**DOCUMENT SEGMENT**
****************************************
Is Being Fair Enough?

UPTOWN realtors

Nowadays, people are obsessed about being fair in all their dealings.  I am not saying it is not right because it is.  The question that bothers me is that, in this day and age, is being fair enough?

When I first joined our business, I was astounded at the salary given to our employees.  They were way more than the minimum wage.  Coming from the corporate world where everyone is asked to look for ways to save money for the company, I told my father that we can lower down the salary into the required minimum wage based on our city law and get bigger profit.  It is still fair, right?  But he vetoed me.  He said that these people deserve what they were getting.  My father was not just being fair, he was also being generous.  Until now, our business’ biggest expense is our employees but they also are part of the business’ success so I am no longer complaining.  In fact, I appreciate the lesson that was given to me.  Being fair is good.  But being generous, is a lot better.

We had misfortunes of having our cars “carnapped”, too.  Carnap is a term used in the Philippines for stealing vehicles.  One person rented a car and actually brought it to Mindanao without the intention of returning it.  The Highway Patrol Group were able to recover the car and my father had to fly to Mindanao to identify the car and to bring the people who stole the car back to our city so he can file charges.  It was a long trip via land and sea to bring the car from Mindanao back to our city and during that time, the women who were inside the vehicle already smelled and were uncomfortable because they did not have change of clothes. Being fair would have been my father just letting them suffer for what they did.  But gracious man that he is, he actually bought them clothes.  Yes, the same women who stole his car.
****************************************
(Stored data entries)
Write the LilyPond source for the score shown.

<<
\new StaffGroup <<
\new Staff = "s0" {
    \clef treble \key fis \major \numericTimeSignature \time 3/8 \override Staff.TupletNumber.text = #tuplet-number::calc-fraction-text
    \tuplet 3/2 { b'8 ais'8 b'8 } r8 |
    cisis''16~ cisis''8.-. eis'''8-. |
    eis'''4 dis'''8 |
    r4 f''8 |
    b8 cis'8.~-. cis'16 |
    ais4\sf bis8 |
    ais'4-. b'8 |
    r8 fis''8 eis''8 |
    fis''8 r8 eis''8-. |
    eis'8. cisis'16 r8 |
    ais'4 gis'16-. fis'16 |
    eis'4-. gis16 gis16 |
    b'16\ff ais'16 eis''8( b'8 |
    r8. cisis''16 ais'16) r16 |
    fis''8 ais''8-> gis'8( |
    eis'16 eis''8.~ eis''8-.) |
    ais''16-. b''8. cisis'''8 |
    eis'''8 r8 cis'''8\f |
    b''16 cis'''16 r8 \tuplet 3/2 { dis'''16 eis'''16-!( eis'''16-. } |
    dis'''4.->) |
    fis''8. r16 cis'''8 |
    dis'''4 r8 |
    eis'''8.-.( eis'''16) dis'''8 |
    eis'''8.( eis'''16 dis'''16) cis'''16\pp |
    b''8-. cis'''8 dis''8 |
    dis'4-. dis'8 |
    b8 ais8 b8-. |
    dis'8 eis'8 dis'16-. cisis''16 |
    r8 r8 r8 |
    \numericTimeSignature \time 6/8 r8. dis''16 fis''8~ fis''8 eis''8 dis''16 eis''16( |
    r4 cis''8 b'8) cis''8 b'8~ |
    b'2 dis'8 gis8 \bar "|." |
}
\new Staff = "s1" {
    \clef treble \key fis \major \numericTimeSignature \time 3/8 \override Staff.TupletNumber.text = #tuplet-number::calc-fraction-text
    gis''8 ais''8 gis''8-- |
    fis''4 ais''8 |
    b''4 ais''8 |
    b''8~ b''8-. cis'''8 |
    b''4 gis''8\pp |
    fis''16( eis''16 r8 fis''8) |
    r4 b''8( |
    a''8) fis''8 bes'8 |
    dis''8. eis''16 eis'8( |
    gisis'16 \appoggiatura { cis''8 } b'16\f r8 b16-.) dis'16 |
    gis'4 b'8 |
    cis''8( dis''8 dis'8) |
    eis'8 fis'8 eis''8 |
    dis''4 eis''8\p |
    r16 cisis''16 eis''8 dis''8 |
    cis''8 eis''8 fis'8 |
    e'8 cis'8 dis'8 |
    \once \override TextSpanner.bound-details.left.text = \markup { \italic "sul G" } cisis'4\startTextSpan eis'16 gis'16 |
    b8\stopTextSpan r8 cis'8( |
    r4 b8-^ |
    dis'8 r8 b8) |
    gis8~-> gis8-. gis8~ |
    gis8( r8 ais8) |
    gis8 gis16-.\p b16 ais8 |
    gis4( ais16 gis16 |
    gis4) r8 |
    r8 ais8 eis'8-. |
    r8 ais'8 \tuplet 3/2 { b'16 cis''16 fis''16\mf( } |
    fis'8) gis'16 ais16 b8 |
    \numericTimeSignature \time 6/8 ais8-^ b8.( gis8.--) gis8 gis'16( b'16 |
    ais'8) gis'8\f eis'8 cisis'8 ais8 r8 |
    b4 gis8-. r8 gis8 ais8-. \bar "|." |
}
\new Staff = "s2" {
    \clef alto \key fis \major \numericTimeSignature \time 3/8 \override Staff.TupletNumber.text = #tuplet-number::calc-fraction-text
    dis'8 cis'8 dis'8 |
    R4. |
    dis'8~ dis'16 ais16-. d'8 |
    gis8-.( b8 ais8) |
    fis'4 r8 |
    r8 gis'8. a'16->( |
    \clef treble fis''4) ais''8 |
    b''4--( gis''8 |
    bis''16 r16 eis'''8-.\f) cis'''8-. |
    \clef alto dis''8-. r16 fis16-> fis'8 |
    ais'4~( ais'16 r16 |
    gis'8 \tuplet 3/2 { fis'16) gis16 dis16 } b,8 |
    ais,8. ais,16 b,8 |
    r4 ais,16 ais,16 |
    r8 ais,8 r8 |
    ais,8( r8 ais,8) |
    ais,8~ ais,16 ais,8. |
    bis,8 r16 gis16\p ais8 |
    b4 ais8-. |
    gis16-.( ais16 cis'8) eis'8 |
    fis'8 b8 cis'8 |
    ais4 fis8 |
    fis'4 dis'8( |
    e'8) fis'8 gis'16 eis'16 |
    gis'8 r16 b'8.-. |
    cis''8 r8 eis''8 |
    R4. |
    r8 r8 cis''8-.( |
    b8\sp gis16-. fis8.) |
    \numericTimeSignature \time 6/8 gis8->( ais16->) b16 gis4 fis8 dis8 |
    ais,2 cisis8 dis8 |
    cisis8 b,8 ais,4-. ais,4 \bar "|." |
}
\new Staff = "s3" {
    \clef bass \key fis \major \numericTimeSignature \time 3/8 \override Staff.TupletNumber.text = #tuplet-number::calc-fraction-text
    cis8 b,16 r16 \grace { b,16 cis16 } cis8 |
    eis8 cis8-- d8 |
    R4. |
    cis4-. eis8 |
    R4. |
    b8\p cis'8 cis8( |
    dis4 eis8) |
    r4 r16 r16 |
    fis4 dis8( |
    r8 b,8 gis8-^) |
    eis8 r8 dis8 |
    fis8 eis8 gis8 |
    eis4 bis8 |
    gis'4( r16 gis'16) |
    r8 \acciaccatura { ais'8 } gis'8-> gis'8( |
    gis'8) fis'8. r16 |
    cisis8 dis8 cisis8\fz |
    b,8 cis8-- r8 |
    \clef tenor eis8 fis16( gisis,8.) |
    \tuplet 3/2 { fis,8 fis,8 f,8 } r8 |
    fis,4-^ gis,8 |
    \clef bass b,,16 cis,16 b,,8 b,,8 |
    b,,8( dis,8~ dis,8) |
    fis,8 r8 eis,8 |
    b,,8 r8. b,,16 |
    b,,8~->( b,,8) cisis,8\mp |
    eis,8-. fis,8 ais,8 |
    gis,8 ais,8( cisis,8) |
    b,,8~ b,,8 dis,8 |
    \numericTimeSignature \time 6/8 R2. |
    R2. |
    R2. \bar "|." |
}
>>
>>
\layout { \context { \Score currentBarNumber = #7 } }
****************************************
**EXERCISE REQUIREMENTS**
[1] Repeat the passage of the essay on fairness starting at "Nowadays, people are" and ending at "being fair enough?".
[2] Continue the essay on fairness from where it stops.

**RESULTS BY TASK**
[1]
Nowadays, people are obsessed about being fair in all their dealings.  I am not saying it is not right because it is.  The question that bothers me is that, in this day and age, is being fair enough?

[2]
I have hundreds of stories like these so you know that I grew up with very generous parents.  They were not rich but they always give more than what is fair.  

My generosity has always been questioned.  People ask, why do you like giving gifts to others when they don’t even give gifts to you?  My answer is always:  Why not?  Giving gifts to others makes ME happy.  I know it makes them happy too but it makes ME happier so in a way I am doing it for myself and not for them to return the favor.  Being fair would mean giving others the same amount of gift they give to me.  But being gracious means not caring what I receive but caring more about what I give.

So if you ask me, is being fair enough?  No.  Not at all.

You will not touch people’s lives by being fair.  You will touch lives and inspire others, however, by being gracious, by being compassionate, by being generous.

And what good life is if you don’t inspire others or you don’t make them happy?  What kind of life is that?  And who would want to live a life like that?

The easiest way to make people happy and make yourself happy in return is to always, always give them more than what you think they deserve.  Regardless of the situation.

So starting now, don’t always think about being fair.  Think about being gracious, generous, and compassionate.

Then I promise you, the world will just find ways to reward you.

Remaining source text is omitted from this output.